# fake blood not very bloody



## Ducky (Nov 1, 2008)

Any one know how to make store bout fake blood more thicker.?? The kind i have is to watery to be used for any thing.


----------



## Wildcat (Nov 3, 2007)

Adding corn syrup should do it without changing the colour.


----------



## Ms Poison (Aug 28, 2012)

Make your own. 1 cup & 8 TBS light corn syrup, 1 TSP coco powder, 1/4 TSP cornstarch. Drop 1/2 blue food color, 1 TSP red food color- make adustment to make it look real.
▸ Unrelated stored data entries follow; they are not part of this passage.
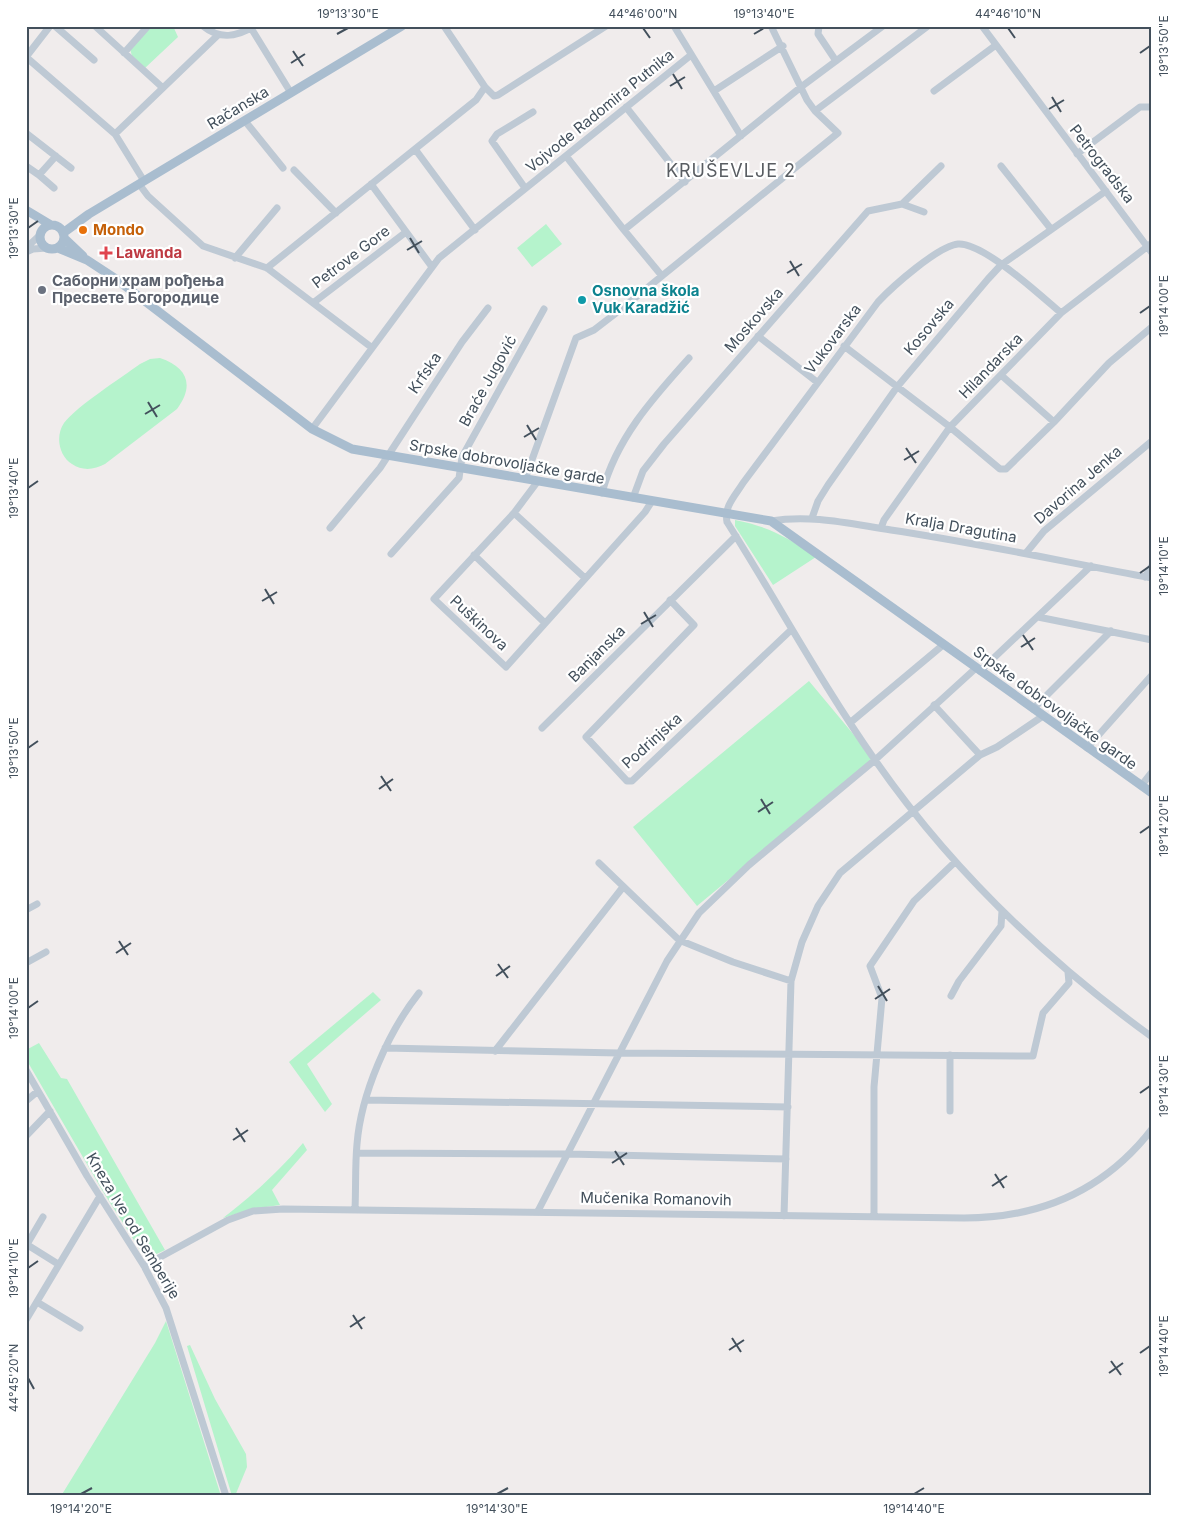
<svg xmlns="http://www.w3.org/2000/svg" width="1178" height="1522" font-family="Inter,sans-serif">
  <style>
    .green { fill: #b5f3cc }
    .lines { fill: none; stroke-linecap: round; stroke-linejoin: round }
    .minor { stroke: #bec9d4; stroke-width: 7 }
    .major { stroke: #a9bdcf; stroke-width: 9 }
    .ticks { fill: none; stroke: #43505c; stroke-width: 2 }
    .food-dot { fill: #e8710a; stroke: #fff; stroke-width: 2 }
    .health-dot { fill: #e0444e; stroke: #fff; stroke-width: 2 }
    .worship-dot { fill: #6b7280; stroke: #fff; stroke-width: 2 }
    .culture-dot { fill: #0f9aa8; stroke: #fff; stroke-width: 2 }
    .labels { text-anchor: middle; stroke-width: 4.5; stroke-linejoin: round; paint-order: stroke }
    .street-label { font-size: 15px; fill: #43505c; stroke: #fff }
    .food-label { font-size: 15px; font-weight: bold; fill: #c56008; stroke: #fff; text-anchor: start }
    .health-label { font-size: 15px; font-weight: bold; fill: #be3a42; stroke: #fff; text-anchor: start }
    .worship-label { font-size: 15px; font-weight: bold; fill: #5b616d; stroke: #fff; text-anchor: start }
    .culture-label { font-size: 15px; font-weight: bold; fill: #0d838f; stroke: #fff; text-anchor: start }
    .quarter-label { font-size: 18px; letter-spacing: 1px; fill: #595d62; stroke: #fff }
    .neatline { fill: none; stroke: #43505c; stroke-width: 2 }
    .ticks-label { font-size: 12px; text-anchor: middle; fill: #43505c }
  </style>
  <rect width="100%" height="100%" fill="#f0ecec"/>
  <path class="green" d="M 152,26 L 173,26 L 178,37 L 145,68 L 132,56 L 130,49 Z
    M 546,224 L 562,244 L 532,267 L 517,248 Z
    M 160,358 C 187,367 195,385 177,409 L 105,464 C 94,470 82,471 72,464 C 59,456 55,436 64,423 C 77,406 121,378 140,364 L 150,359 Z
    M 735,520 C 770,527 787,537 816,557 L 773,585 L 735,526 Z
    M 809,681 L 874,759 L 697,906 L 633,827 Z
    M 373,992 L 381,1000 L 307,1064 L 332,1104 L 325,1112 L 289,1062 Z
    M 39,1043 L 61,1078 L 67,1079 L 165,1250 L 146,1259 L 102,1190 L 26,1059 L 26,1050 Z
    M 303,1143 L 307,1150 L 272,1190 L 280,1205 L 252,1209 L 223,1218 C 253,1195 278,1172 303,1143 Z
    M 166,1321 L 221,1496 L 61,1496 L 155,1343 Z
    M 190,1345 L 215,1399 L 246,1454 L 247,1467 L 235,1496 L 232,1496 L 187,1346 Z"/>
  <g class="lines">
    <path class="minor" d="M 55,26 L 94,60
      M 95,26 L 163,88
      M 203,26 C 220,40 237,37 254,26
      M 674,26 L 741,136
      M 819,26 L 818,34 L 836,61
      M 982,26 L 1152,253
      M 251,28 L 291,93
      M 124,53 L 148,26
      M 26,57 L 115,134 L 144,181
      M 26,57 L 50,26
      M 485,87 L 494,96 L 498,95 L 606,26
      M 714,91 L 783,46
      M 934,91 L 996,45
      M 626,107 L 685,182
      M 815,111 L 928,26
      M 245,121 L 283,168
      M 26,133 L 71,168
      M 115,134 L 218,35
      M 415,149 L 475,230
      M 1077,154 L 1140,107 L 1152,107
      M 566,156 L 624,230 L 801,87 L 883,26
      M 26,166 L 39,175 L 56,156
      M 1001,166 L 1051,229
      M 294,170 L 336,213
      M 39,175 L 54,188
      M 139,184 L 148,196 L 203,246 L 267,268 L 371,347
      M 371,184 L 432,267
      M 525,188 L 492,141 L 497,134 L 533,112
      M 902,204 L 941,166
      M 624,230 L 662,276
      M 26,248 L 40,235
      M 26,252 L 33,249 L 47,248
      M 235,258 L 277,208
      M 267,268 L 476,100 L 485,87 L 444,26
      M 313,303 L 406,232
      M 1061,313 C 1041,296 983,242 958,244 C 938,246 892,287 878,302 L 743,483 C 735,496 724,506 727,522 C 777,601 821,683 875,760 C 950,868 1046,960 1152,1037
      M 758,336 L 817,382
      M 844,346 L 950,427 L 1000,469 L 1006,469 L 1054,422 L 1109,363 L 1152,327
      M 1001,375 L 1054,422
      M 312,429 L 439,258 L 691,55
      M 525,479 L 576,338 L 594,330 L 620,310 L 838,133 L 815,111 L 807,100 L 771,26
      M 538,481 L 514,513 L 434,599 L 506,667 L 645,512 L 652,501
      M 602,493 C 616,439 652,399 689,358
      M 633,498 L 643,471 L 664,444 L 868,211 L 902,204 L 924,212
      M 514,513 L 585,578
      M 812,518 L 818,501 L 828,485 L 897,387 L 988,279 L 1001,265 L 1106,191
      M 771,521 C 811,514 851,524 891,530 C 978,543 1065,562 1152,578
      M 330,528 L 380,468 L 462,342 L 488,308
      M 881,528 L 884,520 L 950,427 L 1061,313 L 1152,243
      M 1026,553 L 1044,531 L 1152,441
      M 391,554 L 459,478 L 462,457 L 544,309
      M 474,555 L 545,623
      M 1145,577 L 1152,566
      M 670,600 L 694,625 L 586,737 L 627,781 L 632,781 L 791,630
      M 1038,617 L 1152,640
      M 980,671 L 1091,566
      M 1033,709 L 1111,631
      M 851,722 L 943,645
      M 542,728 L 736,536
      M 1087,748 L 1152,675
      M 980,755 L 997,747 L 1043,716
      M 1141,786 L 1152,772
      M 599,863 L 679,940 L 733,962 L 791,981
      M 26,910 L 37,904
      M 26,963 L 46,952
      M 951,996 L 959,981 L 1001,926 L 1002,911
      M 385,1048 L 619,1053 L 1033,1056 L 1043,1013 L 1069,983 L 1068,972
      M 495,1051 L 623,887
      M 950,1055 L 950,1111
      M 26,1070 L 87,1176 L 144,1266 L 166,1308 L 226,1496
      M 366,1100 L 788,1107
      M 26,1101 L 38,1091
      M 26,1136 L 50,1111
      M 357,1153 L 568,1154 L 786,1159
      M 355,1209 C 356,1187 355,1165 357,1144 C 361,1094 388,1032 419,993
      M 538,1211 L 667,961 L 699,913 L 749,865 L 875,760 L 976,668
      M 784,1216 L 791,981 L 802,942 L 818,906 L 840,873 L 980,755 L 934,705
      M 874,1216 L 874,1087 L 882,998 L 870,966 L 914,901 L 955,862
      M 26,1244 L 58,1264
      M 26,1246 L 43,1217
      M 144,1266 L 228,1220 L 253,1211 L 283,1209 L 964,1218 C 1041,1218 1104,1191 1152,1129
      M 37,1302 L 80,1328
      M 26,1320 L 100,1196"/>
    <path class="major" d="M 26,210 L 51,225
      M40 237a12 12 0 1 1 24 0a12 12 0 1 1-24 0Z
      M 63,233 L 89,214 L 402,26
      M 64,238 L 83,256
      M 58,248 L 87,260 L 116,279 L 312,429 L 352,449 L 771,521 L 1152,793"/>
  </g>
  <path class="ticks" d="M 643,28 L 650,38M 1008,28 L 1015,38M 337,34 L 348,28M 754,34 L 764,28M 293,51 L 303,66M 1140,53 L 1150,46M 291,63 L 305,54M 673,74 L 682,89M 670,86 L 685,77M 1052,97 L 1061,112M 1049,109 L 1064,100M 28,228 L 38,221M 410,238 L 419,253M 407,250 L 422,241M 790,261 L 799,276M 787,273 L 802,264M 1140,313 L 1150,306M 148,402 L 157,417M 145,414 L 160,405M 527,425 L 536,440M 524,437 L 539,428M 906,448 L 916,463M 904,460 L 919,451M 28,488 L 38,481M 1140,573 L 1150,566M 265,589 L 274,604M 262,601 L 277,592M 644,612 L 653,627M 641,624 L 656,615M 1023,635 L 1033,650M 1021,647 L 1035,638M 28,748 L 38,741M 381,776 L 391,791M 379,789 L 393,779M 761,799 L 770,814M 758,812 L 773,802M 1140,833 L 1150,826M 119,941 L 128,955M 116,953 L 131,943M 498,964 L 508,978M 496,976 L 510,966M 878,986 L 887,1001M 875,999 L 890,989M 28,1008 L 38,1001M 1140,1093 L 1150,1086M 236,1128 L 245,1142M 233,1140 L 248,1130M 615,1151 L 624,1165M 612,1163 L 627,1153M 995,1174 L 1004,1188M 992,1186 L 1007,1176M 28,1268 L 38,1261M 353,1315 L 362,1329M 350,1327 L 365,1317M 732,1338 L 741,1352M 729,1350 L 744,1340M 1140,1353 L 1150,1346M 1111,1361 L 1121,1375M 1109,1373 L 1123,1363M 28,1378 L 34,1389M 81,1494 L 92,1488M 497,1494 L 508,1488M 914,1494 L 924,1488"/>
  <circle class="food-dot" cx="83" cy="230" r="5"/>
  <path class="health-dot" d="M103.5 245.5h5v5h5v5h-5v5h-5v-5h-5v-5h5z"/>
  <circle class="worship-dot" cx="42" cy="290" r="5"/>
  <circle class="culture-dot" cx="582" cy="300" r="5"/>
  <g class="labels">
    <g class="street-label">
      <text transform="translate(238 108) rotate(-31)" y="5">Račanska</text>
      <text transform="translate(600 111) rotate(-39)" y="5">Vojvode Radomira Putnika</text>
      <text transform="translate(1102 164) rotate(52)" y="5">Petrogradska</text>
      <text transform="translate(351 257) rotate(-37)" y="5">Petrove Gore</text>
      <text transform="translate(754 320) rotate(-49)" y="5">Moskovska</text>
      <text transform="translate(929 327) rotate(-50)" y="5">Kosovska</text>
      <text transform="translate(833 339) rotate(-53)" y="5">Vukovarska</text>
      <text transform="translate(991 366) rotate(-46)" y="5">Hilandarska</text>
      <text transform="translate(425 373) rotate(-56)" y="5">Krfska</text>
      <text transform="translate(488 381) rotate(-61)" y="5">Braće Jugović</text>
      <text transform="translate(507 462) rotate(10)" y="5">Srpske dobrovoljačke garde</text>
      <text transform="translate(1078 485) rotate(-41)" y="5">Davorina Jenka</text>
      <text transform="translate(961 528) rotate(10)" y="5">Kralja Dragutina</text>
      <text transform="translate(479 623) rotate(43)" y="5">Puškinova</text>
      <text transform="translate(597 654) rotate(-45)" y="5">Banjanska</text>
      <text transform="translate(1055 708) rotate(36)" y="5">Srpske dobrovoljačke garde</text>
      <text transform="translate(652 741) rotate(-42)" y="5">Podrinjska</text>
      <text transform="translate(656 1199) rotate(1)" y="5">Mučenika Romanovih</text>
      <text transform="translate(133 1226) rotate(59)" y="5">Kneza Ive od Semberije</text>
    </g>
    <g class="food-label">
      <text x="93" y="235">Mondo</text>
    </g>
    <g class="health-label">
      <text x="116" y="258">Lawanda</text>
    </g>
    <g class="worship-label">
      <text x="52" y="286">Саборни храм рођења<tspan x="52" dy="17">Пресвете Богородице</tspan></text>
    </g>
    <g class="culture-label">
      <text x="592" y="296">Osnovna škola<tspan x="592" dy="17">Vuk Karadžić</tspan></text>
    </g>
    <g class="quarter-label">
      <text x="731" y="177">KRUŠEVLJE 2</text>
    </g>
  </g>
  <rect width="1178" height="1522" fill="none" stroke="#ffffff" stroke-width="55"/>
  <rect x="28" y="28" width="1122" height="1466" class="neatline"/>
  <g class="ticks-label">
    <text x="348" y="18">19°13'30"E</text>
    <text x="643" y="18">44°46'00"N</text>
    <text x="764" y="18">19°13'40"E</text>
    <text x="1008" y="18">44°46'10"N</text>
    <text transform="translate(1164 46) rotate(-90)" y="4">19°13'50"E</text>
    <text transform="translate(14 228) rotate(-90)" y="4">19°13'30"E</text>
    <text transform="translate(1164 306) rotate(-90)" y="4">19°14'00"E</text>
    <text transform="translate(14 488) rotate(-90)" y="4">19°13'40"E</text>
    <text transform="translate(1164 566) rotate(-90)" y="4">19°14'10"E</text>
    <text transform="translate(14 748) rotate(-90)" y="4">19°13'50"E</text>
    <text transform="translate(1164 826) rotate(-90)" y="4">19°14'20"E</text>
    <text transform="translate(14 1008) rotate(-90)" y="4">19°14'00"E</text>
    <text transform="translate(1164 1086) rotate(-90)" y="4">19°14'30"E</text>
    <text transform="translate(14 1268) rotate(-90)" y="4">19°14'10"E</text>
    <text transform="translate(1164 1346) rotate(-90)" y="4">19°14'40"E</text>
    <text transform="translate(14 1378) rotate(-90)" y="4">44°45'20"N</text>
    <text x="81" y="1513">19°14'20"E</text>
    <text x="497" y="1513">19°14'30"E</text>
    <text x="914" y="1513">19°14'40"E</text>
  </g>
</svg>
I made some a few weeks ago and it stores nicely in an airtight container at room temp


----------



## Emily Diehl (Jun 13, 2012)

Yeah, if your blood is too watery, corn syrup and starch should thicken it up. Experiment with the ratios, though. Too much syrup can make it do a weird, oily separation, and too much starch can make it cloudy.


----------



## Bone Dancer (Oct 7, 2005)

AllenH has a ton of how to videos, check them out.


----------



## Katalina Mesaru (Mar 26, 2013)

Ducky said:


> Any one know how to make store bout fake blood more thicker.?? The kind i have is to watery to be used for any thing.


Have you tried flour or corn syrup? they work really well for thickening.


----------



## Darkmaster (May 9, 2009)

*I don't use corn syrup. We did once and never again*. It is too sticky, and I don't like the feel.

Take alittle bit of the blood and add some blue or black, *a little at a time*, until you get the look you want.


----------